The plaintiff has failed to provide clear evidence that any of the named defendants inappropriately opened her legal mail outside her presence. More importantly, all of the plaintiff's examples are barred by the statute of limitations period. The plaintiff filed this lawsuit on December 29, 2003. Therefore, any claims the plaintiff was aware of before December 29, 2001 are barred by the two year statute of limitations period. See Heard v. Sheahan, 253 F.3d 316, 317-318 (2001); Gonzalez v. Entress, 133 F.3d 551, 554 (7th Cir.1998); Wilson v. Giesen, 956 F.2d 738, 740 (7th Cir. 1992). All of the plaintiff's examples occurred before December 29, 2001.

The plaintiff has also states that repeated delays in receiving legal mail violated her First Amendment rights. Again, the plaintiff points to an example that occurred in late 2000 and early 2001, outside the statute of limitations period. The plaintiff also provides an exhibit which shows the date legal mail was received and the date it was opened in the plaintiff's presence. (Plain. Resp., Ex. 30) This document does not show any significant delays in providing the plaintiff with her mail. Most were provided to the plaintiff within two days and all of the examples occurred outside the appropriate statute of limitations period. The plaintiff has not provided any evidence of her claims.

Lastly, the plaintiff alleges that delays in receiving her legal mail violated her constitutional right of access to the courts. An access to the courts claim only arises if the plaintiff suffered "actual injury" from the inability to pursue a non-frivolous claim. Lewis v. Casey, 116 S.Ct. 2174, 2179-80 (1996); May v. Sheahan, 226 F.3d 876, 883 (7th Cir. 2000); Walters v. Edgar, 163 F.3d 430, 434 (7th Cir. 1998)(actual injury occurs when plaintiff blocked from litigating a non-frivolous case). In her deposition, the plaintiff claims she had a case dismissed because she did not receive mail telling her of a deadline in time. The plaintiff says she told the court, and her case was reinstated. The plaintiff also says any other time she had delays in receiving mail, the court allowed her extensions of time to file a response.

It is not clear the plaintiff could prove an actual injury, since she says was still able to litigate her claim. However, the plaintiff has failed to provide the court with a specific case name or number be support of her claim. The court of appeals has often observed that summary judgment is the "put up or shut up" moment in a lawsuit. Schacht v. Wisconsin Department of Corrections, 175 F.3d 497, 504 (7th Cir.1999). This means that to defeat defendants' motion for summary judgment, the plaintiff was required to present specific evidence of her claims that occurred within the appropriate statute of limitations period. The motion for summary judgment is granted.

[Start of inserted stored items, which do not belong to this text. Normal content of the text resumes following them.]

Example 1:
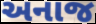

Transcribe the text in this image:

અનાજ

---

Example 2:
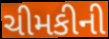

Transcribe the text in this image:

ચીમકીની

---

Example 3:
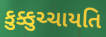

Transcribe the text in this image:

કુક્કુચ્ચાયતિ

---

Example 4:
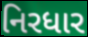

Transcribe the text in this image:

નિરધાર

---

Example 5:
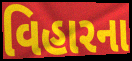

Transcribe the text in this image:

વિહારના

1) 2) The defendants' motion for summary judgment is granted pursuant to Fed. R. Civ. P. 56. [d/e 52] The Clerk of the Court is directed to enter judgment in favor of the defendants in accordance with this order. The parties are to bear their own costs. This case is terminated.

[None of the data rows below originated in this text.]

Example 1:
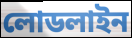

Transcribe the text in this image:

লোডলাইন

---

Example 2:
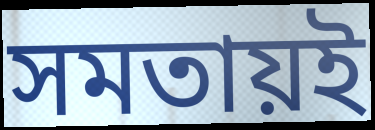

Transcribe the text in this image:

সমতায়ই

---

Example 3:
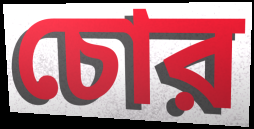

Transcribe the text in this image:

2) The agency having custody of the plaintiff is directed to remit the docketing fee of $150.00 from the plaintiff's prison trust fund account if such funds are available. If the plaintiff does not have $150.00 in her trust fund account, the agency must send 20 percent of the current balance, or the average balance during the past six months, whichever amount is higher; thereafter, the agency shall begin forwarding monthly payments from the plaintiff's trust fund account to the clerk of court each time the plaintiff's account exceeds $10.00 until the statutory fee of $150.00 is paid in its entirety. The filing fee collected shall not exceed the statutory filing fee of $150.00.

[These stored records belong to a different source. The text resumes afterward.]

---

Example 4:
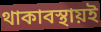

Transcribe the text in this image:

থাকাবস্থায়ই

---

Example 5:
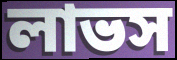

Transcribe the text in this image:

লাভস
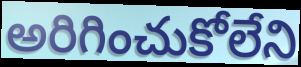
అరిగించుకోలేని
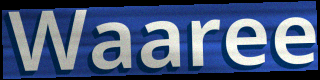
Waaree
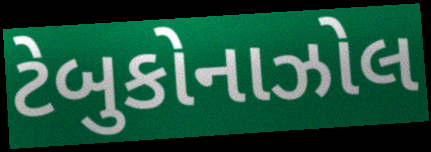
ટેબુકોનાઝોલ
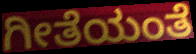
ಗೀತೆಯಂತೆ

3) The plaintiff is responsible for ensuring the $150.00 filing fee is paid to the clerk of the court even though his case has been dismissed. Release from incarceration does not relieve the plaintiff of his obligation to pay the filing fee in full. The plaintiff must notify the clerk of the court of a change of address and phone number within seven days of such change.

4) The clerk is directed to mail a copy of this order to the plaintiff's place of confinement, to the attention of the Trust Fund Office.

ENTERED this _____ day of March, 2006.